I was perplexed. Maybe the memo was a fake. It certainly read that way. Who but an enemy of the Bush administration would have penned that line about "a step not taken in Iran even at its most conservative"? If the ambassador to Iraq, over whose name the memo went out, is willing to admit that the United States has managed to hand Iraq over to Islamists even more fanatical than those in Iran, then any American "victory" in Iraq will be a Pyrrhic one indeed.
But the Brits were taking the memo seriously, so perhaps it was real. I called Kamen at the Post. He told me the State Department confirmed the memo was authentic. I asked him why the media ignored it.
"I don't have an answer," he told me.
I don't either. But I do have a question: If, as so many Bush loyalists assert, the supposedly liberal members of the media are so biased against the Iraq war, then why would they ignore this story? There are only two possible answers: Either the media types aren't that liberal. Or the war isn't that conservative.
The first option can be safely dismissed. Most members of the mainstream media are extremely accepting of the central tenet of liberal thought since the New Deal era, that the federal government offers the best forum for addressing political and social problems.
The Iraq war, I think it's safe to say, follows out of that line of thinking. That might explain why the media have been so uncritical of what is turning out to be the biggest foreign-policy fiasco in American history.

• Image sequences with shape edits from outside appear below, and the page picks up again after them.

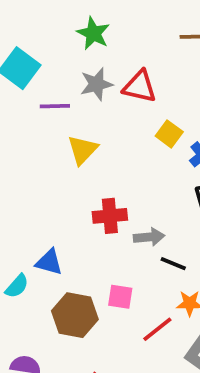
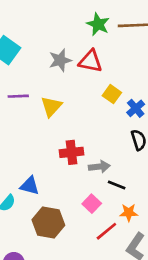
green star: (93, 33) -> (98, 24), moved
purple line: (55, 106) -> (18, 96), moved
pink square: (120, 297) -> (92, 204), moved, turned 36

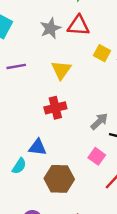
yellow triangle: (51, 106) -> (61, 70), moved
red cross: (71, 152) -> (55, 108), moved
gray arrow: (99, 167) -> (99, 121), turned -30

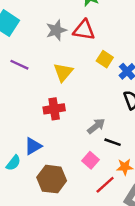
purple line: (16, 66) -> (19, 65), turned 30
blue triangle: (38, 147) -> (33, 146), turned -42

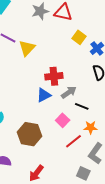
yellow triangle: (63, 72) -> (27, 48), moved
red cross: (54, 109) -> (54, 76), moved
blue triangle: (33, 146) -> (44, 95), moved

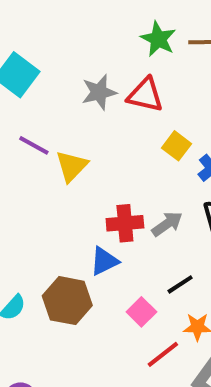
gray arrow: (69, 92) -> (167, 224), moved
black line: (82, 106) -> (180, 284), turned -56
brown hexagon: (30, 134) -> (67, 301), moved

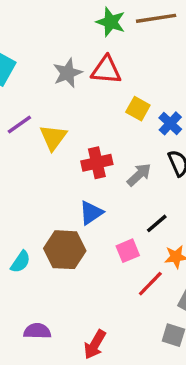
purple line: (34, 145) -> (19, 124), turned -56
red cross: (125, 223) -> (97, 163), moved
pink square: (141, 312) -> (128, 251), turned 30

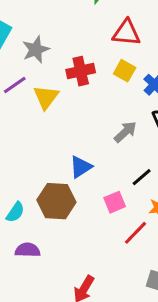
red triangle: (106, 70) -> (126, 33), moved
gray star: (68, 73) -> (36, 50), moved
red cross: (97, 163) -> (81, 71), moved
purple semicircle: (37, 331) -> (28, 250), moved

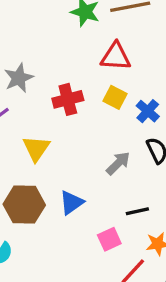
yellow triangle: (46, 97) -> (36, 148), moved
black line: (142, 177) -> (137, 211), turned 30
brown hexagon: (56, 201) -> (24, 205), moved

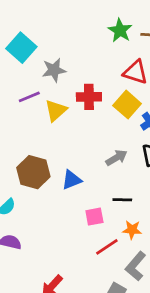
yellow square: (115, 97) -> (127, 105), size x1.4
yellow triangle: (36, 148) -> (56, 110), moved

It's an article of faith among Beltway conservatives these days that the media are out to undermine the Iraq war. I have never seen any evidence of that. The quick dismissal of this memo offers further proof that the media are generally supportive of what is in essence a Wilsonian exercise in nation-building.
Consider the major newspapers of New York, the most liberal city in the nation. The Wall Street Journal is rabidly pro-war, outdone perhaps only by the New York Post. The New York Times? Reporter Judy Miller engendered as much war fever with theoretical weapons of mass destruction as William Randolph Hearst did with the actual sinking of the USS Maine.
As for the writers on the Times opinion pages, they generally endorsed the idea that spreading democracy to the Mideast was a proper use of U.S. power. Their objections focused more on Bush's bungling of that objective.
That would also describe the position of the leading liberal politician in New York and in the nation, Sen. Hillary Clinton. I keep reading that the nation is in the grip of a fierce ideological struggle over the Iraq war, but I don't see it. Hillary Clinton's view of the war seems to differ only slightly from the views of the neoconservatives at the Weekly Standard and the National Review. All agree that "liberating" Iraqis constituted a proper use of our military might and our tax dollars. If given a magic wand and a chance to go back to February 2003 and abort the invasion, I doubt if either the liberals or the neocons would wave it.
As Baghdad began its descent into post-liberation chaos, Defense Secretary Donald Rumsfeld famously remarked that "freedom's untidy." Just how untidy is apparent from that memo. Excuse me if I sound like a real right-winger, but compared to it, dictatorship was pretty neat.